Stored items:
= Beginning of Section =
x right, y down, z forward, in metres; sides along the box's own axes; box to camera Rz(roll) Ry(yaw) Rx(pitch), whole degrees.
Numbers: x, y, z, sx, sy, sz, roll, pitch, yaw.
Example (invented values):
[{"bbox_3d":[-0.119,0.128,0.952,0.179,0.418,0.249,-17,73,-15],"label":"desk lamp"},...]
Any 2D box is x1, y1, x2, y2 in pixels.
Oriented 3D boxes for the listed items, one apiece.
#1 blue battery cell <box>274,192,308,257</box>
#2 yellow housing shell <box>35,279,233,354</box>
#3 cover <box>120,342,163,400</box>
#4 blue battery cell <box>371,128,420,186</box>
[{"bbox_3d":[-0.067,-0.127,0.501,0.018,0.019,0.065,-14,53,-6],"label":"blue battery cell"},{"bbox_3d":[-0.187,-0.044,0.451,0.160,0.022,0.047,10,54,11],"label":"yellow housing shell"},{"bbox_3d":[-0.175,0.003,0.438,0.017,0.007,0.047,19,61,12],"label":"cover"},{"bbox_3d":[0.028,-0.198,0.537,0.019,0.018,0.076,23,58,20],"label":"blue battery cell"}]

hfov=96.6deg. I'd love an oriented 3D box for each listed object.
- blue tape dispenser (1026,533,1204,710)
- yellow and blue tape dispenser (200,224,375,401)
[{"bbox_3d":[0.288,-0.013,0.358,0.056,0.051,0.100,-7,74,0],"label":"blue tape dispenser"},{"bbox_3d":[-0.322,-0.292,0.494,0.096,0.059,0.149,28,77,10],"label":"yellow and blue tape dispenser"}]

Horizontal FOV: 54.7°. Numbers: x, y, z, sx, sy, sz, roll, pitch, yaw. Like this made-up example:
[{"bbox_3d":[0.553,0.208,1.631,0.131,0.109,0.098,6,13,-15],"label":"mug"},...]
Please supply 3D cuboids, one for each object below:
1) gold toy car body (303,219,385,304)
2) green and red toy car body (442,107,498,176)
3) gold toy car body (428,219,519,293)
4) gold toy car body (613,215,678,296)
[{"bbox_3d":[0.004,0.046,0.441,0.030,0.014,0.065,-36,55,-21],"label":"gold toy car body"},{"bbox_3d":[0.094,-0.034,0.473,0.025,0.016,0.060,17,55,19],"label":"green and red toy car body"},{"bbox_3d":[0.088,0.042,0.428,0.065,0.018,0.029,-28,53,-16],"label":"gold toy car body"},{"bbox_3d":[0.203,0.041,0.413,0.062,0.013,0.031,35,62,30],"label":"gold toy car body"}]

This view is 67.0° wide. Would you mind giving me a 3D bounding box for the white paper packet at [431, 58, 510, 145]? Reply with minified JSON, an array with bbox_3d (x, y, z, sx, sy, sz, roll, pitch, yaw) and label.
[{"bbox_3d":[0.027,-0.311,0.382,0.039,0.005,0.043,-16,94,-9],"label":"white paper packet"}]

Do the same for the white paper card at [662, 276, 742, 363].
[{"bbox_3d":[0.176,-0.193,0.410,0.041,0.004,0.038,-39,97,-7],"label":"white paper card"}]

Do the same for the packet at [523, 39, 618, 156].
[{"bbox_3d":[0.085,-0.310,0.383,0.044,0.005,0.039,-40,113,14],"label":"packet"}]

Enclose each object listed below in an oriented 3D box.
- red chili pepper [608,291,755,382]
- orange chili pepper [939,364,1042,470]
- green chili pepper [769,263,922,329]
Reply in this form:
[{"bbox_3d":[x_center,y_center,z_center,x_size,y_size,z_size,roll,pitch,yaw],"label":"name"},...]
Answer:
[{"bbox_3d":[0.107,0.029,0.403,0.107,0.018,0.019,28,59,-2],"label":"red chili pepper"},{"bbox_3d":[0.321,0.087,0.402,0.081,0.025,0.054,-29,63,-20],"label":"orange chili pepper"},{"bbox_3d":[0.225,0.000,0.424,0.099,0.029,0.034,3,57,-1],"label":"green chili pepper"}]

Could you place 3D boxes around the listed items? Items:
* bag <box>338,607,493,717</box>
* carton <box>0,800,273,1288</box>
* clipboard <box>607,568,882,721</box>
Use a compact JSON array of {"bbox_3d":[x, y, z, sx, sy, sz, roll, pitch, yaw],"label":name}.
= End of Section =
Work to complete - Each entry needs to be transcribed exactly.

Written solution -
x right, y down, z forward, in metres; sides along the box's own axes; box to camera Rz(roll) Ry(yaw) Rx(pitch), whole degrees.
Numbers: x, y, z, sx, sy, sz, roll, pitch, yaw.
Example (invented values):
[{"bbox_3d":[-0.119,0.128,0.952,0.179,0.418,0.249,-17,73,-15],"label":"desk lamp"},...]
Any 2D box is x1, y1, x2, y2 in pixels.
Oriented 3D boxes for the listed items, one apiece.
#1 blue battery cell <box>274,192,308,257</box>
#2 yellow housing shell <box>35,279,233,354</box>
#3 cover <box>120,342,163,400</box>
#4 blue battery cell <box>371,128,420,186</box>
[{"bbox_3d":[-0.067,-0.127,0.501,0.018,0.019,0.065,-14,53,-6],"label":"blue battery cell"},{"bbox_3d":[-0.187,-0.044,0.451,0.160,0.022,0.047,10,54,11],"label":"yellow housing shell"},{"bbox_3d":[-0.175,0.003,0.438,0.017,0.007,0.047,19,61,12],"label":"cover"},{"bbox_3d":[0.028,-0.198,0.537,0.019,0.018,0.076,23,58,20],"label":"blue battery cell"}]

hfov=96.6deg. I'd love an oriented 3D box for each listed object.
- blue tape dispenser (1026,533,1204,710)
- yellow and blue tape dispenser (200,224,375,401)
[{"bbox_3d":[0.288,-0.013,0.358,0.056,0.051,0.100,-7,74,0],"label":"blue tape dispenser"},{"bbox_3d":[-0.322,-0.292,0.494,0.096,0.059,0.149,28,77,10],"label":"yellow and blue tape dispenser"}]

Horizontal FOV: 54.7°. Numbers: x, y, z, sx, sy, sz, roll, pitch, yaw. Like this made-up example:
[{"bbox_3d":[0.553,0.208,1.631,0.131,0.109,0.098,6,13,-15],"label":"mug"},...]
Please supply 3D cuboids, one for each object below:
1) gold toy car body (303,219,385,304)
2) green and red toy car body (442,107,498,176)
3) gold toy car body (428,219,519,293)
4) gold toy car body (613,215,678,296)
[{"bbox_3d":[0.004,0.046,0.441,0.030,0.014,0.065,-36,55,-21],"label":"gold toy car body"},{"bbox_3d":[0.094,-0.034,0.473,0.025,0.016,0.060,17,55,19],"label":"green and red toy car body"},{"bbox_3d":[0.088,0.042,0.428,0.065,0.018,0.029,-28,53,-16],"label":"gold toy car body"},{"bbox_3d":[0.203,0.041,0.413,0.062,0.013,0.031,35,62,30],"label":"gold toy car body"}]

This view is 67.0° wide. Would you mind giving me a 3D bounding box for the white paper packet at [431, 58, 510, 145]? Reply with minified JSON, an array with bbox_3d (x, y, z, sx, sy, sz, roll, pitch, yaw) and label.
[{"bbox_3d":[0.027,-0.311,0.382,0.039,0.005,0.043,-16,94,-9],"label":"white paper packet"}]

Do the same for the white paper card at [662, 276, 742, 363].
[{"bbox_3d":[0.176,-0.193,0.410,0.041,0.004,0.038,-39,97,-7],"label":"white paper card"}]

Do the same for the packet at [523, 39, 618, 156].
[{"bbox_3d":[0.085,-0.310,0.383,0.044,0.005,0.039,-40,113,14],"label":"packet"}]

Enclose each object listed below in an oriented 3D box.
- red chili pepper [608,291,755,382]
- orange chili pepper [939,364,1042,470]
- green chili pepper [769,263,922,329]
Reply in this form:
[{"bbox_3d":[x_center,y_center,z_center,x_size,y_size,z_size,roll,pitch,yaw],"label":"name"},...]
Answer:
[{"bbox_3d":[0.107,0.029,0.403,0.107,0.018,0.019,28,59,-2],"label":"red chili pepper"},{"bbox_3d":[0.321,0.087,0.402,0.081,0.025,0.054,-29,63,-20],"label":"orange chili pepper"},{"bbox_3d":[0.225,0.000,0.424,0.099,0.029,0.034,3,57,-1],"label":"green chili pepper"}]

Could you place 3D boxes around the listed items? Items:
* bag <box>338,607,493,717</box>
* carton <box>0,800,273,1288</box>
* clipboard <box>607,568,882,721</box>
Use a compact JSON array of {"bbox_3d":[x, y, z, sx, sy, sz, roll, pitch, yaw],"label":name}.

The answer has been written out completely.